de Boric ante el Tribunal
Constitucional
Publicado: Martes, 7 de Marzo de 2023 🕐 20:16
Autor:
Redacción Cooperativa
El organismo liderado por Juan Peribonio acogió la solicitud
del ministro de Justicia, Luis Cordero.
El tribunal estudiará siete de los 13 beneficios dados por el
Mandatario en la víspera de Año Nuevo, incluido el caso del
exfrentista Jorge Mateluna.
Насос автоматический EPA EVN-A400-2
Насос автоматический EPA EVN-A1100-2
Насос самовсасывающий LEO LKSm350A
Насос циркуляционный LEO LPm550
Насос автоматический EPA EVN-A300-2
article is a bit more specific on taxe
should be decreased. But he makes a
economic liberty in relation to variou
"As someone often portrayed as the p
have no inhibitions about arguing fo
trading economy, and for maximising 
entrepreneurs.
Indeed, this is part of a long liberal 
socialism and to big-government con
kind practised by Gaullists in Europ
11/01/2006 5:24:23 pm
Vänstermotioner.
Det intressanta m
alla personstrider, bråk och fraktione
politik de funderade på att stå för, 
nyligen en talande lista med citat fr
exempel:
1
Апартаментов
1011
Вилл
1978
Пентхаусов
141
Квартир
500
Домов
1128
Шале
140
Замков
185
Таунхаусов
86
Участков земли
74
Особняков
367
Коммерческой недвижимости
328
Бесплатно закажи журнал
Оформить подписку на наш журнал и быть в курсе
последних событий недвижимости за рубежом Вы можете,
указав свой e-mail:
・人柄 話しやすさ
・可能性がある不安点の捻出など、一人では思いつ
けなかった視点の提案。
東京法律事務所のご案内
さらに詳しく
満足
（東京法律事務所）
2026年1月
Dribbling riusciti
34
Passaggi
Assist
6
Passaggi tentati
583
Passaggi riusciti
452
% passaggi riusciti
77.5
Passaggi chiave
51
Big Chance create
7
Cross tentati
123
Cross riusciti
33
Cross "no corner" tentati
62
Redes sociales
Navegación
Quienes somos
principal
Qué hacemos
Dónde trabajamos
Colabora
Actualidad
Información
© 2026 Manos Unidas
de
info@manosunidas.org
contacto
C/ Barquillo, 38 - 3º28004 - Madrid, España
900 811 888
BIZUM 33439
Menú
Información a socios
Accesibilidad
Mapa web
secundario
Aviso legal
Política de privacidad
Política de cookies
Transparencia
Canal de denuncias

* Work request
Every line above that holds the string "Política" should be copied out.

* Finished exercise
Política de privacidad
Política de cookies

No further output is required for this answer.